Gaya dakwahnya berbeda dari ustaz kebanyakan. Alih-alih mengenakan sarung, peci, atau jas, Evie lebih sering tampil santai dengan pakaian kasual lengkap dengan topi atau kupluk khasnya.
Bahasa gaul yang digunakannya membuat ia lebih dekat dengan anak muda, terutama di Bandung dan sekitarnya.
Namun perjalanan hidup Evie tidaklah mulus. Ia mengaku pernah merasakan masa kelam, termasuk mendekam di Rutan Kebon Waru Bandung. Dari balik jeruji besi itulah, Evie mulai merenungi hidup dan bertekad hijrah.
Setelah bebas, ia rajin mengikuti kajian, belajar di berbagai majelis taklim, dan mendalami ajaran Islam secara otodidak. Evie pernah mengaku hanya menempuh pendidikan formal hingga SMP dan tidak memiliki latar belakang pesantren.

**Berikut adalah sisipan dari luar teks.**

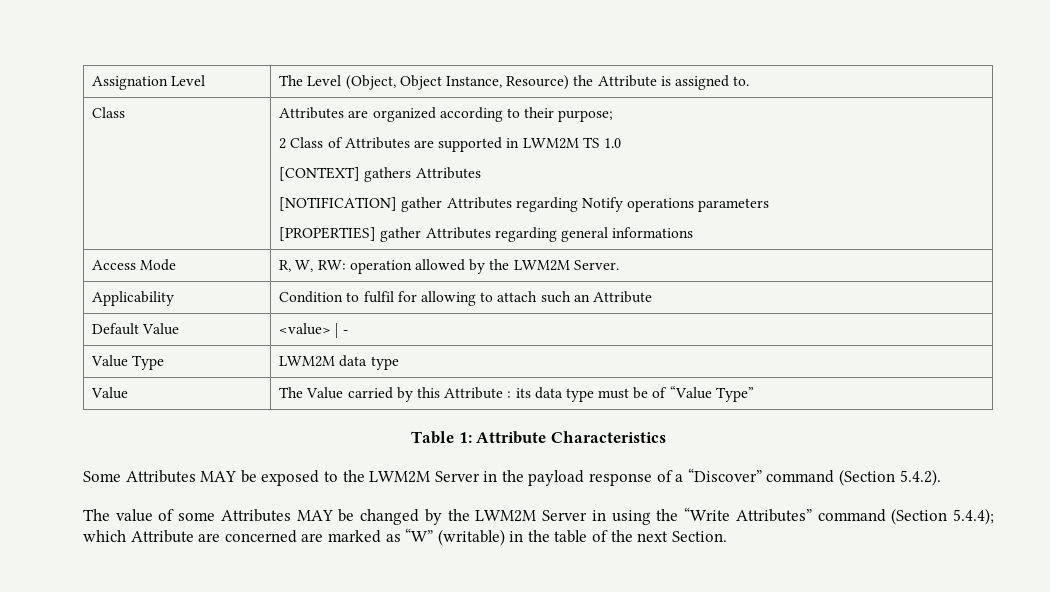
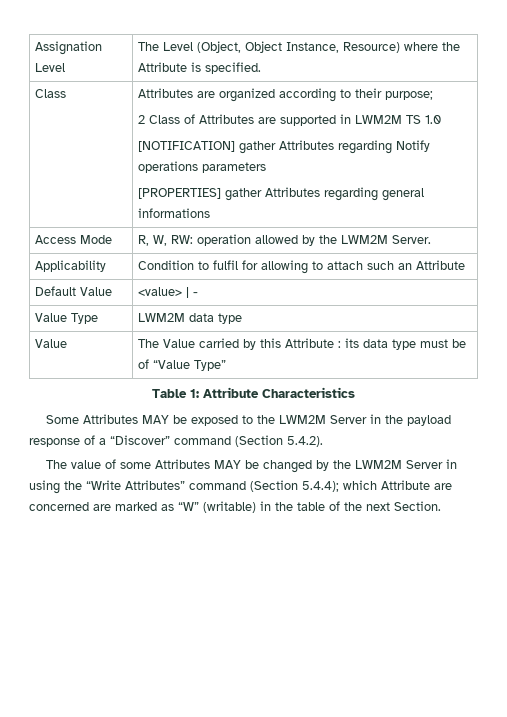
(570, 82) none -> [403,42,438,51] where
[674,75,750,90] assigned to. -> [204,62,261,74] specified.
[279,167,481,182] // [CONTEXT] gathers Attributes -> (441, 119) none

Meski begitu, tekadnya untuk berubah membuatnya dikenal sebagai salah satu penceramah alternatif yang digemari anak muda.
Kasus hukum yang kini menjerat Evie Effendi tentu mencoreng citra dakwahnya yang selama ini identik dengan pesan moral dan semangat hijrah.
Hingga kini, polisi masih mendalami laporan tersebut dengan memanggil saksi tambahan. Sementara Evie Effendi sendiri belum banyak memberikan klarifikasi terbuka terkait tuduhan yang menimpa dirinya.